The two teams have distinct personalities, she added.

“Taiko teams have their own style and their own songs,” Susaki said. “Compared to my team, this Yokota team shows more action and movement. It’s just totally different.” And, she said, the Yokota team is “a lot better than at the beginning of the year.”

The Samurai Taiko Team is among an elite group of 13 invited to perform at this weekend’s Hachioji Summer Festival. All will be playing on the streets of Route 20 at the same time, with the Yokota contingent paired with Hachioji Jinba Taiko.

Yokota gave its first off-base performance July 25 in Tachikawa.

“It was very nerve-wracking,” said Senior Master Sgt. Michael Atkinson, a team leader and member, “due to the fact it was our first time off base. Taiko is very deep-rooted in Japanese culture. Here we are foreigners at a festival that’s been held for a very long time. There was a lot of pressure to do good, but it went very well.”

While Dunmire oversees the team’s business affairs, making travel arrangements and scheduling shows, Atkinson runs the practices.

“I want the team to learn something about the culture and history of Taiko drums,” Atkinson said. “I’d like to start culture-awareness teaching, along with learning how to play the drums. There’s so much tradition involved.”

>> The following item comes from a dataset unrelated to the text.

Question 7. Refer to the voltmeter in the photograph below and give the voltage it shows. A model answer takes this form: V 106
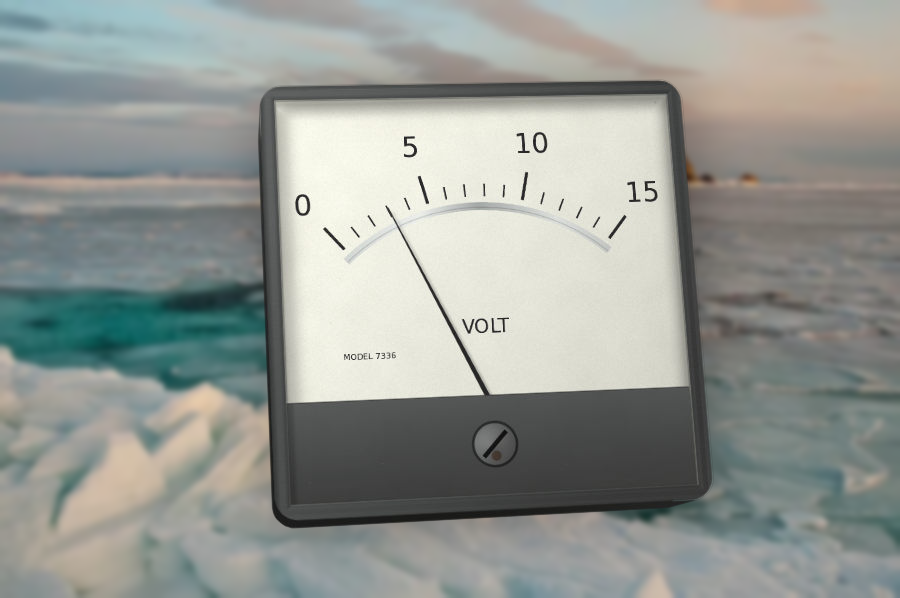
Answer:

The Yokota roster features Airman 1st Class Fred Burleson, Staff Sgt. Andre Rivera, Tech. Sgt. Dwight Mayhand, Staff Sgt. Vincent Rosales, Tech. Sgt. Samuel Thornton, Master Sgt. Daniel Del Rosario and Staff Sgt. Bernadette Ignacio. Civilian members include Richard Croft, Karla Harzell, Christina Marcella and Naomi Boucher; Miho Fujiwara, Norio Tashiro, Hiroshi Takano, Izumi Usami and Yoshiko Nigg are among the Japanese base employees on the team.

Tech. Sgts. Scott Cote and Mario Garzaro, and Airman 1st Class Kevin Odell, assist with transportation, while Staff Sgt. Willie Harvey handles bookkeeping chores for the team.

As a volunteer-driven group, the Samurai accept donations from private organizations on base, Dunmire said.